PROBLEM DETAILS
Scan the entries for lines with the word "Garage", then copy those lines.

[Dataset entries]

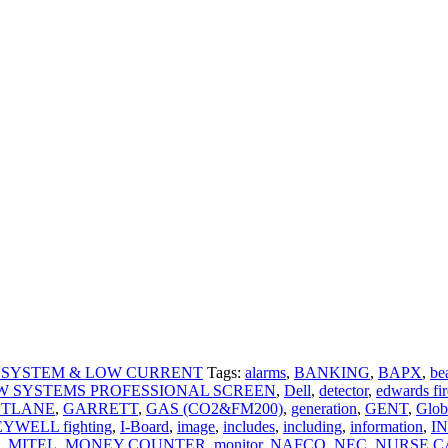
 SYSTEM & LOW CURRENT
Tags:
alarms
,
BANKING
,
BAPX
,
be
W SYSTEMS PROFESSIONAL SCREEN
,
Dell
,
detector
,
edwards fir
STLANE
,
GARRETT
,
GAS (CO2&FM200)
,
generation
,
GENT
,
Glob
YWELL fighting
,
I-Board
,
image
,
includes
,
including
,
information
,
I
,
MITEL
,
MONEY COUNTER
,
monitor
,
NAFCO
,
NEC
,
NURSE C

--

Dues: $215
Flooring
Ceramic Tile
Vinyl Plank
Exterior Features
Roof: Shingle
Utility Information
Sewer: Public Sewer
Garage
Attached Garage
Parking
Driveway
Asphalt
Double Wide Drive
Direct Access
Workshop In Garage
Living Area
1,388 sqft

ANSWER TO THIS EXERCISE
Garage
Attached Garage
Workshop In Garage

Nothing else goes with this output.